▶ Record del compito:
------------------------------------------------------------------------
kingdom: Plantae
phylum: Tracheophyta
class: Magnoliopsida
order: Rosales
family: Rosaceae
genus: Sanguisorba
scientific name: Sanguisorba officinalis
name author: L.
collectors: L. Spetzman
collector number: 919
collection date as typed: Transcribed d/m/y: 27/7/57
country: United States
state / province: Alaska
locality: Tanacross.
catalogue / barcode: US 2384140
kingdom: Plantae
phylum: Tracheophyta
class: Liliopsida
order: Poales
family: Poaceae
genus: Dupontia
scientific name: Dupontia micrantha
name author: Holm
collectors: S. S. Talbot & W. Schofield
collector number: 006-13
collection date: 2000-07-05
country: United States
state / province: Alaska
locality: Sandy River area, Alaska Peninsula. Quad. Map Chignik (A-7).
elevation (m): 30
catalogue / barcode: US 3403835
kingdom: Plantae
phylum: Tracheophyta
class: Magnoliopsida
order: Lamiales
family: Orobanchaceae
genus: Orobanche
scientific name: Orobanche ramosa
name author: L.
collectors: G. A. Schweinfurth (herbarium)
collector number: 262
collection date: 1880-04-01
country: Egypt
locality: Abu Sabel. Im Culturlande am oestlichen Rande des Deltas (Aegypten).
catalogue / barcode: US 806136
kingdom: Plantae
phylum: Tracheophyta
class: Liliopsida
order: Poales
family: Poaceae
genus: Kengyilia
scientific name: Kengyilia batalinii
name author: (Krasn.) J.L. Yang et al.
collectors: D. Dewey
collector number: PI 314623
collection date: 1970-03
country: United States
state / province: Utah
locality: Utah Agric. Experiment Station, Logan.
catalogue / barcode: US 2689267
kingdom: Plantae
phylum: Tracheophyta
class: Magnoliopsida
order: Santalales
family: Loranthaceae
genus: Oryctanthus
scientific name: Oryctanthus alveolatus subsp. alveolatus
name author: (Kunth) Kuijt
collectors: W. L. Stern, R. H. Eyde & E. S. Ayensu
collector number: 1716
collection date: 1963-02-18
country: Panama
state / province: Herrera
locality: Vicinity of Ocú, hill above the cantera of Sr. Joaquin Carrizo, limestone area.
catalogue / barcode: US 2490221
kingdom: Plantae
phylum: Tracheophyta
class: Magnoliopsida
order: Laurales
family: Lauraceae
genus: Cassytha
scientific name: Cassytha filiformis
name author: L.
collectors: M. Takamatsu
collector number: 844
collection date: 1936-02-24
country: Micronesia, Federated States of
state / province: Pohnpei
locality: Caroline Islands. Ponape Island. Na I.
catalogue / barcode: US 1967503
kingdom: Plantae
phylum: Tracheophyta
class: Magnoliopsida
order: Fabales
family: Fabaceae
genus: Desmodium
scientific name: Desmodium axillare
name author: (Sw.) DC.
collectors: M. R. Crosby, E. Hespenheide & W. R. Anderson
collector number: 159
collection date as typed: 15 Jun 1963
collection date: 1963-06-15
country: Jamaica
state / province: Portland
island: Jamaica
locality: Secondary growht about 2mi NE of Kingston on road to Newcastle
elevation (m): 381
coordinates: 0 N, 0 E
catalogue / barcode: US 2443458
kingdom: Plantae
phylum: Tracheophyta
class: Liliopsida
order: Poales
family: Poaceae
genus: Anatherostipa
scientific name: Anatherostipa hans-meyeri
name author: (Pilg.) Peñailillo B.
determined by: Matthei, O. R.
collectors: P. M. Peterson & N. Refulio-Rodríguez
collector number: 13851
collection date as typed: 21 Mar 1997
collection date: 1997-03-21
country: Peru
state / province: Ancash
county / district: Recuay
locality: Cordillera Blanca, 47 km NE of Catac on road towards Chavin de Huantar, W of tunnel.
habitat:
------------------------------------------------------------------------
▶ Il tuo compito: Riporta tutte le righe dei record in cui compare la parola "province".

▶ Risultato:
state / province: Alaska
state / province: Alaska
state / province: Utah
state / province: Herrera
state / province: Pohnpei
state / province: Portland
state / province: Ancash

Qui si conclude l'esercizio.